> [Excerpted data]:
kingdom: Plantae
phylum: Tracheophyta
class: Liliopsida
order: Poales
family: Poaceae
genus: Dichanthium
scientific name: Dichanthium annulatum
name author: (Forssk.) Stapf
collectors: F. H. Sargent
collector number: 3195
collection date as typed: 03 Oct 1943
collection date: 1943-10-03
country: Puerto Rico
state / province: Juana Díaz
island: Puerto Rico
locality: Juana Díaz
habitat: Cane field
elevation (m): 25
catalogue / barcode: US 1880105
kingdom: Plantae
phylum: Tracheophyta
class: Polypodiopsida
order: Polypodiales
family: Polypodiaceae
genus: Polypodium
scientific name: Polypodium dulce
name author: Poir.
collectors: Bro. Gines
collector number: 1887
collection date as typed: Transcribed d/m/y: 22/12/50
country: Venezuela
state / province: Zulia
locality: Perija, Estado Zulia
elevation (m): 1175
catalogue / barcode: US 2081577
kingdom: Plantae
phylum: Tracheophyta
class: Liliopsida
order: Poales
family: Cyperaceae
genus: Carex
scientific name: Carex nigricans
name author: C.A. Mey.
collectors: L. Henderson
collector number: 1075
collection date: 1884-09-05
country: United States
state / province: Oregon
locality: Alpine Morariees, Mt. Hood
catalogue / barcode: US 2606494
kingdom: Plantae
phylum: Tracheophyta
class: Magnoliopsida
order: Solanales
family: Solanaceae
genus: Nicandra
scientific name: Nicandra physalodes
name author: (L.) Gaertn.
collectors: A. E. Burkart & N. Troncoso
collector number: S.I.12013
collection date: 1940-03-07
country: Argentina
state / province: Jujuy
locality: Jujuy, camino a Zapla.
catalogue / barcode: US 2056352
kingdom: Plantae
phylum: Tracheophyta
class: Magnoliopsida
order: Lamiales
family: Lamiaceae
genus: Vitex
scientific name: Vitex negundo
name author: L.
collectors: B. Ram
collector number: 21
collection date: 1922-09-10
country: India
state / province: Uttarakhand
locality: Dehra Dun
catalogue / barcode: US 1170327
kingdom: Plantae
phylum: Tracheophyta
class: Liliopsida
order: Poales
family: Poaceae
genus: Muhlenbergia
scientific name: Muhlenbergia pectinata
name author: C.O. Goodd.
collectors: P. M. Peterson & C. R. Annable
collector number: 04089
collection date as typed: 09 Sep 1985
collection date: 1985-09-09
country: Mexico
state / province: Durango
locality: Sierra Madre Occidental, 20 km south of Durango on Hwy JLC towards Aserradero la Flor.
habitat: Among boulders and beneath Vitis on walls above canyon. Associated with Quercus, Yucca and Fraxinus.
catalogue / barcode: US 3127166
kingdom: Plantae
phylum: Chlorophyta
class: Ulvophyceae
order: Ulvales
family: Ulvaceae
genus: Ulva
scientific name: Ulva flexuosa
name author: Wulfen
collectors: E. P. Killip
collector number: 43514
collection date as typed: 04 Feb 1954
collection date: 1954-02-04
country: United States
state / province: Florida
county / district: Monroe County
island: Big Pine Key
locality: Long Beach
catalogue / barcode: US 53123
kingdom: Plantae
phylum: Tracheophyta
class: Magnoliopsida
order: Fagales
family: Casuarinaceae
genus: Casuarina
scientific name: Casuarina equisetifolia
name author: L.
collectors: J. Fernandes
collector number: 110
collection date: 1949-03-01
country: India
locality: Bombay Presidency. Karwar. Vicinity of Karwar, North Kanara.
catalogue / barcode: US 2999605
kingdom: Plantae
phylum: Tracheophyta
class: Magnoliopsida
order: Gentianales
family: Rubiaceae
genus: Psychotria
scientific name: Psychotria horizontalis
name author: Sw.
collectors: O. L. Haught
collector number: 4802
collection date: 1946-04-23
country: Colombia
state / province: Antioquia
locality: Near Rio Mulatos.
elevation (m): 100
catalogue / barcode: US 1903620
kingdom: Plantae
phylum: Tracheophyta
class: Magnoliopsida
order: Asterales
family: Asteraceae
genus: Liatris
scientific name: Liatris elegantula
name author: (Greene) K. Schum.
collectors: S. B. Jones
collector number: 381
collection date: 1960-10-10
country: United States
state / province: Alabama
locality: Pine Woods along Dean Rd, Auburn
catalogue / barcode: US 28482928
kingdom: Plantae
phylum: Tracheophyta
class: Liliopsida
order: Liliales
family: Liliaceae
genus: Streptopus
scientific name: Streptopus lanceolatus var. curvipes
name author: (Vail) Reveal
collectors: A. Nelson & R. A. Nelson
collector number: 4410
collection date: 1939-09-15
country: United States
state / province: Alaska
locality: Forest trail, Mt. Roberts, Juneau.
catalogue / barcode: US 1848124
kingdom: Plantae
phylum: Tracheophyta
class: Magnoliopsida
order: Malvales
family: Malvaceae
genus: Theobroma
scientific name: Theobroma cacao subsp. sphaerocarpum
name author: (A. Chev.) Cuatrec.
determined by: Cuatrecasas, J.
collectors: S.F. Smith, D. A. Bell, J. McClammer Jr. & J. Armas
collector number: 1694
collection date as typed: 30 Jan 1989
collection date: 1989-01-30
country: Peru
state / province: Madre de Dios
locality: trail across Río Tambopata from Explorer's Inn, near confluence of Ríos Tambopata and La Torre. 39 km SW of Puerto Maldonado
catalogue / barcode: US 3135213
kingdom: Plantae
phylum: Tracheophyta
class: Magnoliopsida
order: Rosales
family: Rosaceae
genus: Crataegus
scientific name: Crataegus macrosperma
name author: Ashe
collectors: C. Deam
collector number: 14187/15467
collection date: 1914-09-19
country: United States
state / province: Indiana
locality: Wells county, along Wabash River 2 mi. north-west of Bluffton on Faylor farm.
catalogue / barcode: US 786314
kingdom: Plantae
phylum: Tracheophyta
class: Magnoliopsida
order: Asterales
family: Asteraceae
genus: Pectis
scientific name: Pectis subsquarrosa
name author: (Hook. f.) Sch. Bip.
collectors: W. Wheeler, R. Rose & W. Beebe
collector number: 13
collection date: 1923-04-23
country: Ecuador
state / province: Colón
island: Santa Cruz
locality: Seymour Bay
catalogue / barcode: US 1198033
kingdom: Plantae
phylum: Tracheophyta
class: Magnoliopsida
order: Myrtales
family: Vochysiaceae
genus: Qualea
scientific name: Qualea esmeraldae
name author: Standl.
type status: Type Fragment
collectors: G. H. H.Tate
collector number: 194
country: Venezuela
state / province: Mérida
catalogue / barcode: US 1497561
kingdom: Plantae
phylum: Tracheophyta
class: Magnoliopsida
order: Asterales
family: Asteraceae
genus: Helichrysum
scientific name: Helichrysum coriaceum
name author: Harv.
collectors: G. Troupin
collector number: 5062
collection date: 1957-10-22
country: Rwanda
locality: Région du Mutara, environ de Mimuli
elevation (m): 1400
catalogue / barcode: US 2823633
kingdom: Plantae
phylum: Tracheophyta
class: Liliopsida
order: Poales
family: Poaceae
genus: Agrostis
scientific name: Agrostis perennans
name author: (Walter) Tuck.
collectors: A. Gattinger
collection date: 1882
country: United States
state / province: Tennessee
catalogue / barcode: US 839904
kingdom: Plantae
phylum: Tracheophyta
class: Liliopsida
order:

> [Exercise objective]: List every line in the items above that contains the string "typed".

> [Exercise answer]:
collection date as typed: 03 Oct 1943
collection date as typed: Transcribed d/m/y: 22/12/50
collection date as typed: 09 Sep 1985
collection date as typed: 04 Feb 1954
collection date as typed: 30 Jan 1989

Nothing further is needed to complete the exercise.